Prompt A: Extract every line of the rows below that contains the string "appoggiatura". Matching is case-sensitive.

Passage:

++++++++++++++++++++

Janis Kearney
airdate January 13, 2005
Janis Kearney served nearly six years as President Clinton's White House diarist, the first time in history such an appointment was made. Her résumé includes newspaper publisher, columnist and author. She was also Minority Media Outreach director for the Clinton-Gore campaign headquarters and Public Affairs and Communications director for the SBA. The Arkansas native's books include her memoirs, Cotton Field of Dreams and Something to Write Home About, and Conversations, a look at the 42nd president's years in office.
Janis Kearney
Tavis: When Janis Kearney was working in the cotton fields of the Arkansas delta, she could never have imagined meeting a U.S. president, let alone working for one in the White House. But that's exactly what happened when she became Bill Clinton's personal diarist in 1995. Her incredible journey is captured in the pages of her new memoir, 'Cotton Field of Dreams,' forward written by former president William J. Clinton. Janis, nice to meet you.
Janis Kearney: It's good to meet you.
Tavis: Glad to have you on the program.
Kearney: Thank you.
Tavis: There's so much good stuff to talk to you about, but this--this, without equal, is the most fascinating part of your journey as far as I'm concerned. I'm sure you have your own, but, uh, allow me, please.
Kearney: Sure.
Tavis: Um, first of all, I've done this--this is the second season of this show, and I have been officially beaten now. I'm one of 10 kids.
Kearney: Wow.
Tavis: There have been a lot of folk on this show from big families, but I've been beaten fair and square here. So tell the audience, how many kids in your family, Janis?
Kearney: There's a total of 19 children in my family, and I actually grew up with 17.
Tavis: All right. My mama's like, "Yeah, you win, girl. Your mama and them--yeah, we got 10, but your mama and them got 17. Uh, 17 kids and 2 half brother and sisters. All right. So I've been officially beaten. Let me just concede that you win. Or your mama and them win. Um, what's more remarkable about that is not that Janis has more kids in her family than I have in my family. The amazing thing is that of the 17, how many went to college?
Kearney: 16.
Tavis: 16. Of those 16, how many graduated from college?
Kearney: 16.
Tavis: So of 17 kids, 16 of y'all went to school and graduated.
Kearney: Yes.
Tavis: From schools like...
Kearney: Harvard, Yale, um...Brown, Vanderbilt, Stanford.
Tavis: All right. So I think the point's been made. Thanks for watching.
Tavis: That is--that is the most remarkable thing. What did your mama and them do that other folks have not figured out?

++++++++++++++++++++

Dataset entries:

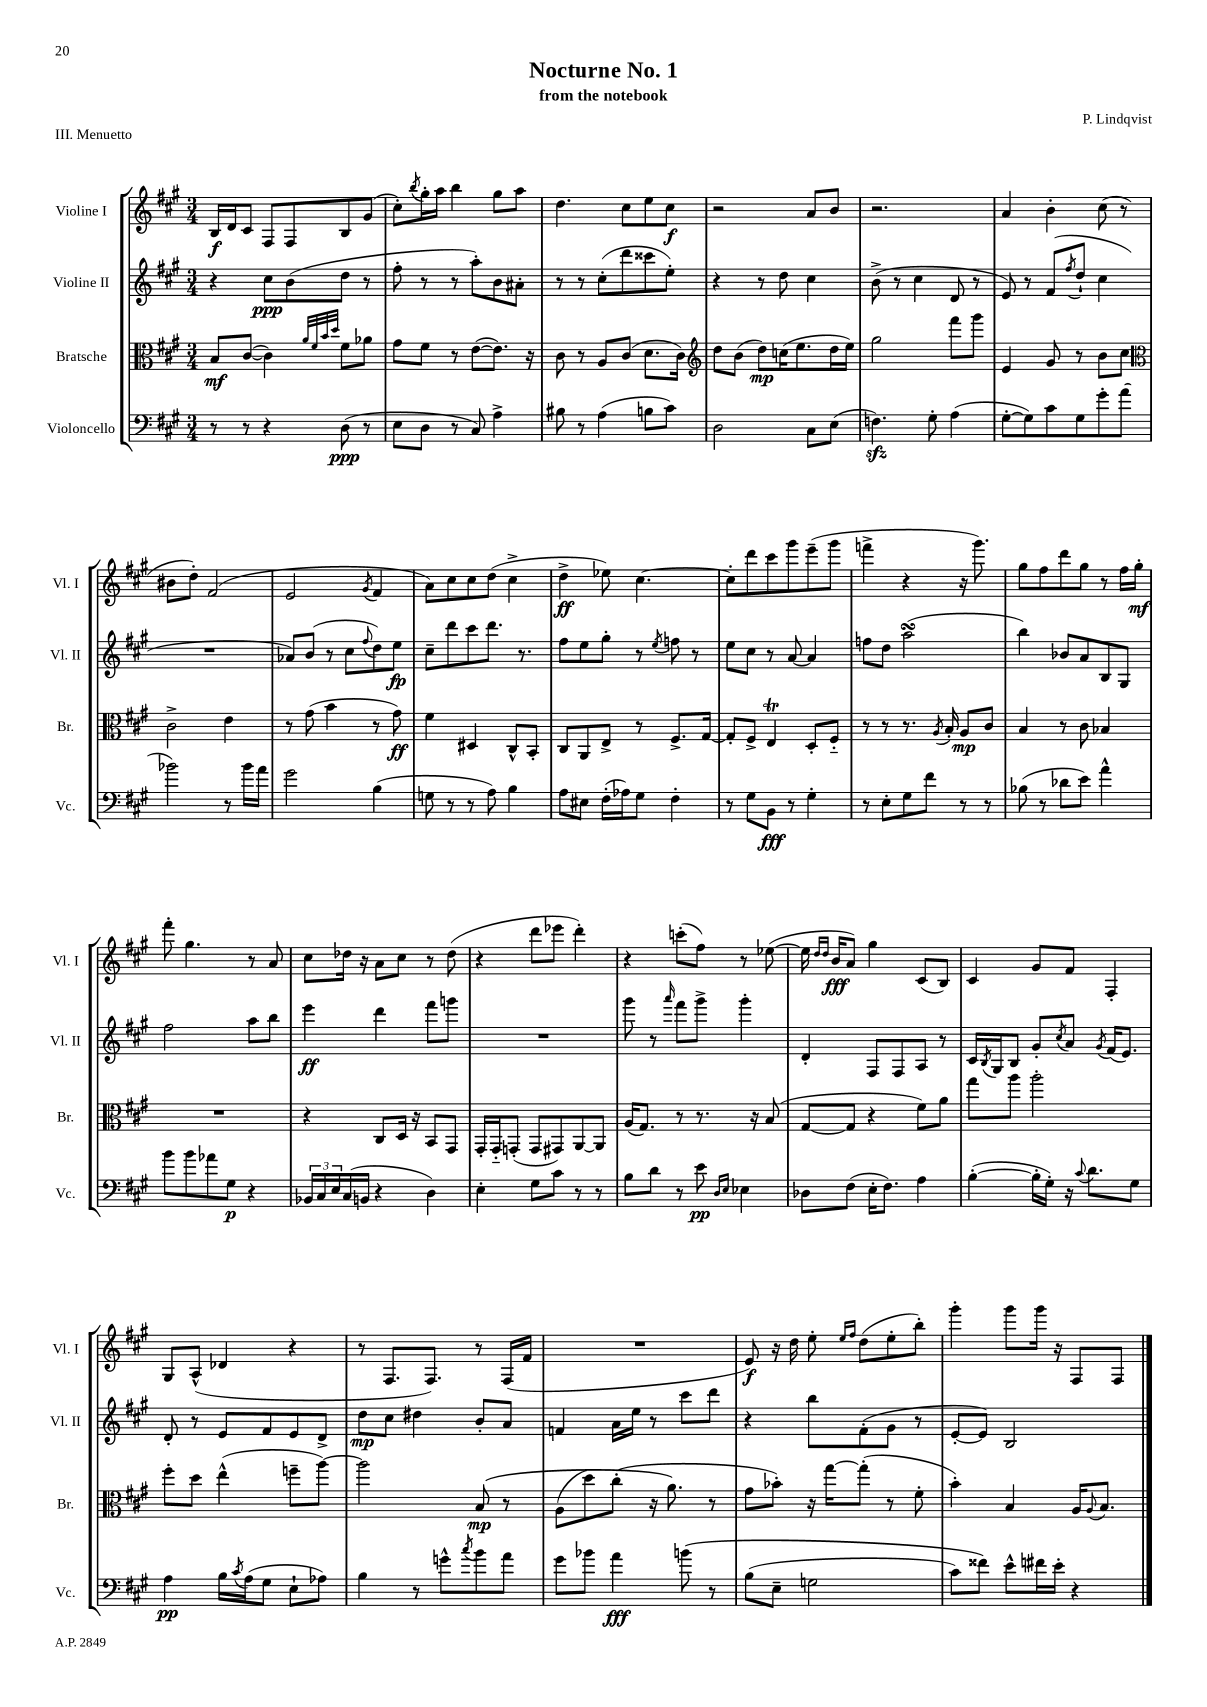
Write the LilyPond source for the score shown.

\header { title = "Nocturne No. 1" composer = "P. Lindqvist" subtitle = "from the notebook" piece = "III. Menuetto" }
<<
\new StaffGroup <<
\new Staff = "s0" \with { instrumentName = "Violine I" shortInstrumentName = "Vl. I" } {
    \clef treble \key a \major \numericTimeSignature \time 3/4
    b16\f d'16 cis'8 fis8 fis8 b8 gis'8( |
    cis''8-.) \acciaccatura { b''8 } gis''16-. a''16 b''4 gis''8 a''8 |
    d''4. cis''8 e''8 cis''8\f |
    r2 a'8 b'8 |
    r2. |
    a'4 b'4-. cis''8( r8 |
    bis'8 d''8-.) fis'2( |
    e'2 \acciaccatura { gis'8 } fis'4 |
    a'8) cis''8 cis''8 d''8( cis''4-> |
    d''4->\ff ees''8) cis''4.~ |
    cis''8-. d'''8 cis'''8 gis'''8 e'''8--( gis'''8 |
    f'''4-> r4 r16 gis'''8.) |
    gis''8 fis''8 d'''8 gis''8 r8 fis''16 gis''16-.\mf |
    fis'''8-. gis''4. r8 a'8 |
    cis''8 des''16 r16 a'8 cis''8 r8 des''8( |
    r4 d'''8 ees'''8 d'''4-.) |
    r4 c'''8-.( fis''8) r8 ees''8~( |
    ees''16 \grace { d''16 d''16 } b'16\fff a'8) gis''4 cis'8( b8) |
    cis'4 gis'8 fis'8 fis4-. |
    gis8 a8-^( des'4 r4 |
    r8 fis8. fis8.) r8 fis16( fis'16 |
    R2. |
    e'8\f) r16 d''16 e''8-. \grace { e''16 fis''16 } d''8( e''8-. b''8-.) |
    gis'''4-. gis'''8 gis'''16 r16 fis8 fis8 \bar "|." |
}
\new Staff = "s1" \with { instrumentName = "Violine II" shortInstrumentName = "Vl. II" } {
    \clef treble \key a \major \numericTimeSignature \time 3/4
    r4 cis''8\ppp b'8( d''8 r8 |
    fis''8-. r8 r8 a''8-.) b'8 ais'8-. |
    r8 r8 cis''8-.( d'''8 cisis'''8 e''8-.) |
    r4 r8 d''8 cis''4 |
    b'8->( r8 cis''4 d'8 r8 |
    e'8) r8 fis'8( \acciaccatura { fis''8 } d''8-! cis''4 |
    R2. |
    aes'8) b'8( r8 cis''8 \appoggiatura { fis''8 } d''8) e''8\fp |
    cis''8-- d'''8 cis'''8 d'''8. r8. |
    fis''8 e''8 gis''8-. r8 \acciaccatura { e''8 } f''8 r8 |
    e''8 cis''8 r8 a'8~ a'4 |
    f''8 d''8 a''2\turn( |
    b''4) bes'8 a'8 b8 gis8 |
    fis''2 a''8 b''8 |
    e'''4\ff d'''4 fis'''8 g'''8 |
    R2. |
    gis'''8 r8 \grace { a'''16 } fis'''8 gis'''8-> gis'''4-. |
    d'4-. fis8 fis8 a8 r8 |
    cis'16 \acciaccatura { b8 } gis16 b8 gis'8-. \acciaccatura { cis''8 } a'8 \acciaccatura { gis'8 } fis'16( e'8.) |
    d'8-. r8 e'8 fis'8 e'8 d'8-> |
    d''8\mp cis''8 dis''4 b'8-. a'8 |
    f'4 a'16 e''16 r8 cis'''8 d'''8 |
    r4 b''8 fis'8-.( gis'8 r8 |
    e'8~-. e'8) b2 \bar "|." |
}
\new Staff = "s2" \with { instrumentName = "Bratsche" shortInstrumentName = "Br." } {
    \clef alto \key a \major \numericTimeSignature \time 3/4
    b8\mf cis'8~( cis'4) \grace { a'32 fis'32 b'32 d''32 } fis'8 aes'8 |
    gis'8 fis'8 r8 e'8~( e'8.) r16 |
    cis'8 r8 a8 cis'8( d'8. cis'16) |
    \clef treble d''8 b'8( d''8\mp) c''16( e''8. d''16 e''16) |
    gis''2 fis'''8 gis'''8 |
    e'4 gis'8 r8 b'8 cis''8 |
    \clef alto cis'2-> e'4 |
    r8 gis'8( b'4 r8 gis'8\ff) |
    fis'4 dis4 cis8-^ b,8-. |
    cis8 a,8 e8-> r8 fis8.-> gis16~ |
    gis8-. fis8-> e4\trill d8-. fis8-_ |
    r8 r8 r8. \acciaccatura { a8 } b16-. a8\mp cis'8 |
    b4 r8 cis'8 bes4 |
    R2. |
    r4 cis8 d16 r16 b,8 gis,8 |
    gis,16-. gis,16-_ g,8-.( g,8 gis,8) a,8~ a,8 |
    a16( gis8.) r8 r8. r16 b8( |
    gis8~ gis8 r4 fis'8) a'8 |
    gis''8 a''8 a''2-. |
    fis''8-. d''8 e''4-^( f''8-- a''8~) |
    a''2 b8\mp\( r8 |
    a8( d''8) cis''8-.( r16 a'8.\) r8 |
    gis'8 bes'8-.) r16 gis''16~ gis''8-.( r8 fis'8-. |
    b'4-.) b4 a16 \appoggiatura { a8 } b8. \bar "|." |
}
\new Staff = "s3" \with { instrumentName = "Violoncello" shortInstrumentName = "Vc." } {
    \clef bass \key a \major \numericTimeSignature \time 3/4
    r8 r8 r4 d8\ppp( r8 |
    e8 d8 r8 cis8) a4-> |
    bis8 r8 a4( b8 cis'8) |
    d2 cis8 e8( |
    f4.\sfz) gis8-. a4( |
    gis8~-. gis8) cis'8 gis8 gis'8-. a'8( |
    bes'2) r8 bes'16 a'16 |
    gis'2 b4( |
    g8 r8 r8 a8) b4 |
    a8 eis8 fis16-.( aes16) gis8 fis4-. |
    r8 gis8 b,8\fff r8 gis4-. |
    r8 e8-. gis8 fis'8 r8 r8 |
    bes8( r8 des'8 e'8) a'4-^ |
    b'8 b'8 aes'8 gis8\p r4 |
    \tuplet 3/2 { bes,16 cis16 e16 } cis16( b,16 r4 d4) |
    e4-. gis8 cis'8 r8 r8 |
    b8 d'8 r8 e'8\pp \grace { d16 e16 } ees4 |
    des8 fis8( e16-. fis8.) a4 |
    b4~-.( b16-. gis16-.) r16 \appoggiatura { cis'8 } d'8. gis8 |
    a4\pp b16 \acciaccatura { cis'8 } a16( gis8 e8-! aes8) |
    b4 r8 g'8-^ \acciaccatura { cis''8 } b'8 a'8 |
    gis'8 bes'8 a'4\fff b'8\( r8 |
    b8( e8-- g2 |
    cis'8) fisis'8\) e'8-^ fis'16 e'16-. r4 \bar "|." |
}
>>
>>
\layout { \context { \Score \remove "Bar_number_engraver" } }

++++++++++++++++++++

Prompt B: Edit the transcript between "Kearney: There's a" and "went to college?", inclusive, replacing "children" with "siblings".

Correct response A:
    aes'8) b'8( r8 cis''8 \appoggiatura { fis''8 } d''8) e''8\fp |
    b'4-.) b4 a16 \appoggiatura { a8 } b8. \bar "|." |
    b4~-.( b16-. gis16-.) r16 \appoggiatura { cis'8 } d'8. gis8 |

Correct response B:
Kearney: There's a total of 19 siblings in my family, and I actually grew up with 17.
Tavis: All right. My mama's like, "Yeah, you win, girl. Your mama and them--yeah, we got 10, but your mama and them got 17. Uh, 17 kids and 2 half brother and sisters. All right. So I've been officially beaten. Let me just concede that you win. Or your mama and them win. Um, what's more remarkable about that is not that Janis has more kids in her family than I have in my family. The amazing thing is that of the 17, how many went to college?